§ **Your task**: Repeat the entries. Each one must match exactly.

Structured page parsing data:
====

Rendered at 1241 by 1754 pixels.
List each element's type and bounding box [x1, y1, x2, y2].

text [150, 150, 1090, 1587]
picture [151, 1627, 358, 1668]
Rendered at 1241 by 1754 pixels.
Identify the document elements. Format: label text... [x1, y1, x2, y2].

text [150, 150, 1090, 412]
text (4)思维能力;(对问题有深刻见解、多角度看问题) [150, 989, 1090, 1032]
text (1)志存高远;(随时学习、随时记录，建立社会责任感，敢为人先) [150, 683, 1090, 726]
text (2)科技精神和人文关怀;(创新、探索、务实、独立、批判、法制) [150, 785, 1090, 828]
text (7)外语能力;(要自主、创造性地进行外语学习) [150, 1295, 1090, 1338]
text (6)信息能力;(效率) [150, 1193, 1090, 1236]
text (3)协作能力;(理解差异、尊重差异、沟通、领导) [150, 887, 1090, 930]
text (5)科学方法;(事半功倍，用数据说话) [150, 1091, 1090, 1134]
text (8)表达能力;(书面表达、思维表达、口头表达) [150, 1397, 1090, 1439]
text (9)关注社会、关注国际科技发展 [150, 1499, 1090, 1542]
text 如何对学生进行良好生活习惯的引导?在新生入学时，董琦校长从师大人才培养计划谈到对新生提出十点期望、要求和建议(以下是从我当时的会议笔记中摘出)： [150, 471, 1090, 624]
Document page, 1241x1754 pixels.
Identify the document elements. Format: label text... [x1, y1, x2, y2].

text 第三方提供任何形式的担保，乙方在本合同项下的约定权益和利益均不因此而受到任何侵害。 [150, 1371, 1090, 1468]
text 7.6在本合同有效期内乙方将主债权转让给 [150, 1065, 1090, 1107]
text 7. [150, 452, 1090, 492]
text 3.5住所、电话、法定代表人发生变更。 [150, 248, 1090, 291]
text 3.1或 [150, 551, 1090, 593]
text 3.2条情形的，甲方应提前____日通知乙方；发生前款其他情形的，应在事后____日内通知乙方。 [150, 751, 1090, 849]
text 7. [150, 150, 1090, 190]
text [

====

§ **Expected answer**:
Rendered at 1241 by 1754 pixels.
List each element's type and bounding box [x1, y1, x2, y2].

text [150, 150, 1090, 1587]
picture [151, 1627, 358, 1668]
Rendered at 1241 by 1754 pixels.
Identify the document elements. Format: label text... [x1, y1, x2, y2].

text [150, 150, 1090, 412]
text (4)思维能力;(对问题有深刻见解、多角度看问题) [150, 989, 1090, 1032]
text (1)志存高远;(随时学习、随时记录，建立社会责任感，敢为人先) [150, 683, 1090, 726]
text (2)科技精神和人文关怀;(创新、探索、务实、独立、批判、法制) [150, 785, 1090, 828]
text (7)外语能力;(要自主、创造性地进行外语学习) [150, 1295, 1090, 1338]
text (6)信息能力;(效率) [150, 1193, 1090, 1236]
text (3)协作能力;(理解差异、尊重差异、沟通、领导) [150, 887, 1090, 930]
text (5)科学方法;(事半功倍，用数据说话) [150, 1091, 1090, 1134]
text (8)表达能力;(书面表达、思维表达、口头表达) [150, 1397, 1090, 1439]
text (9)关注社会、关注国际科技发展 [150, 1499, 1090, 1542]
text 如何对学生进行良好生活习惯的引导?在新生入学时，董琦校长从师大人才培养计划谈到对新生提出十点期望、要求和建议(以下是从我当时的会议笔记中摘出)： [150, 471, 1090, 624]
Document page, 1241x1754 pixels.
Identify the document elements. Format: label text... [x1, y1, x2, y2].

text 第三方提供任何形式的担保，乙方在本合同项下的约定权益和利益均不因此而受到任何侵害。 [150, 1371, 1090, 1468]
text 7.6在本合同有效期内乙方将主债权转让给 [150, 1065, 1090, 1107]
text 7. [150, 452, 1090, 492]
text 3.5住所、电话、法定代表人发生变更。 [150, 248, 1090, 291]
text 3.1或 [150, 551, 1090, 593]
text 3.2条情形的，甲方应提前____日通知乙方；发生前款其他情形的，应在事后____日内通知乙方。 [150, 751, 1090, 849]
text 7. [150, 150, 1090, 190]
text [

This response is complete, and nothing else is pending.